_TASK REQUIREMENTS_
Check every line of the data below for the word "Table". Copy the ones that have it.

_EXTRACTED RECORDS_
● ● ● ● ●
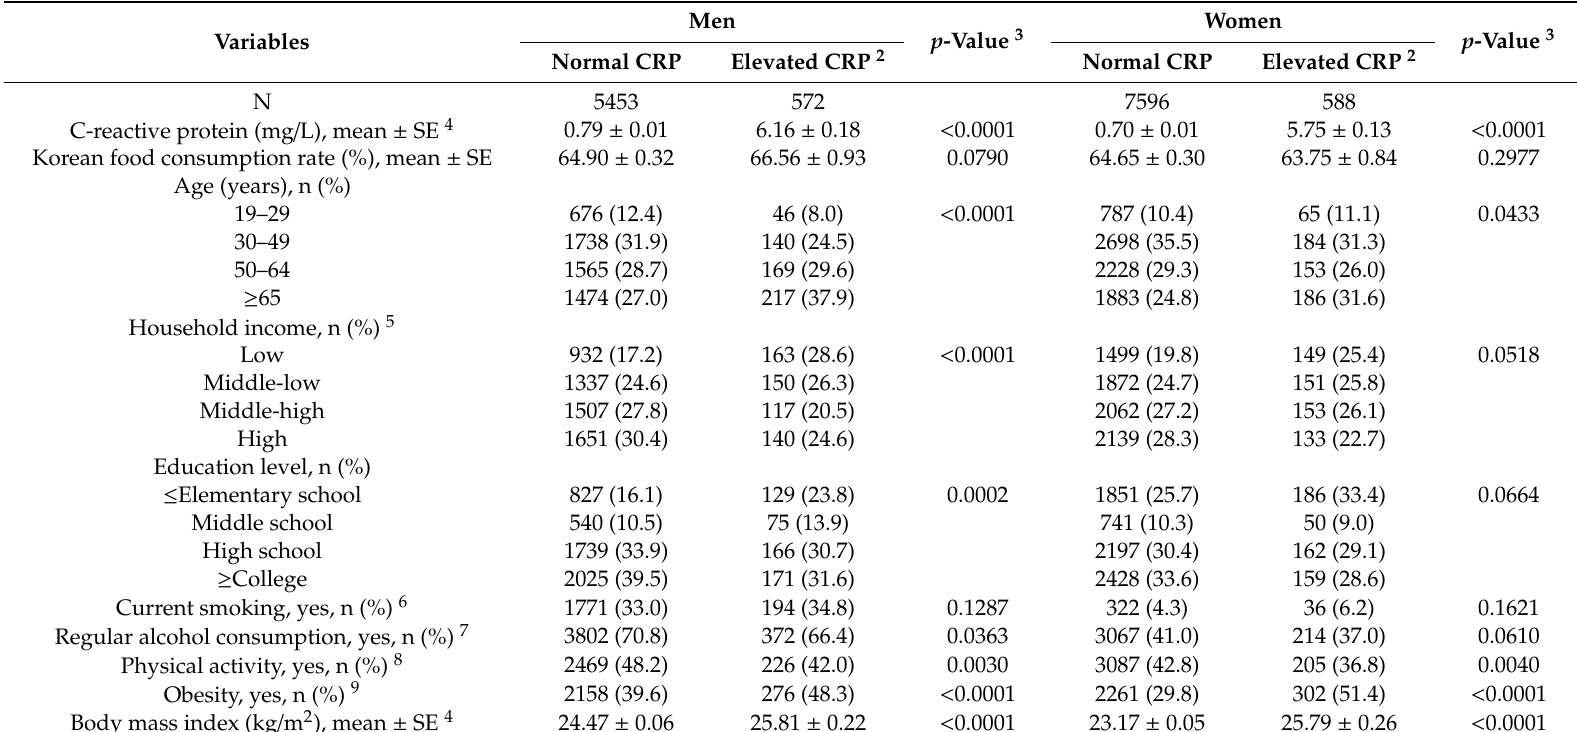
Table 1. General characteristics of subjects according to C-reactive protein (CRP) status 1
● ● ● ● ●
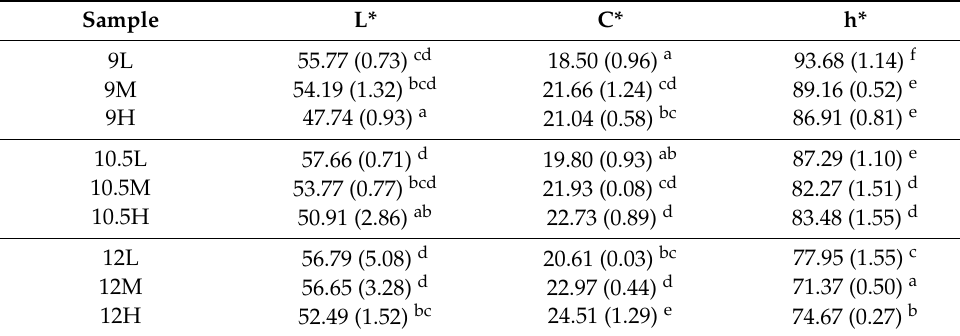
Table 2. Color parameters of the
● ● ● ● ●
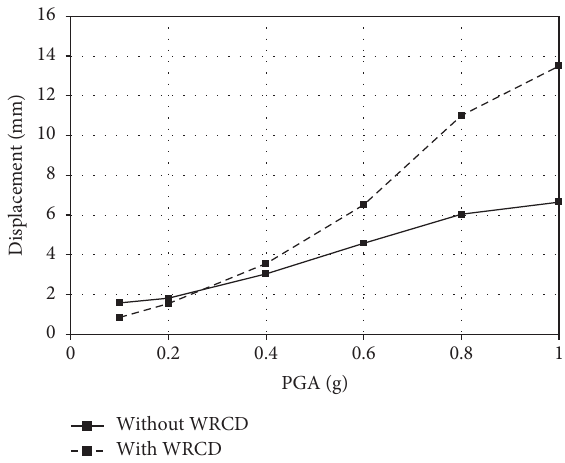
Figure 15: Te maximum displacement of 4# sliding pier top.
● ● ● ● ●
_SOLUTION FOR THIS TASK_
Table 1. General characteristics of subjects according to C-reactive protein (CRP) status 1
Table 2. Color parameters of the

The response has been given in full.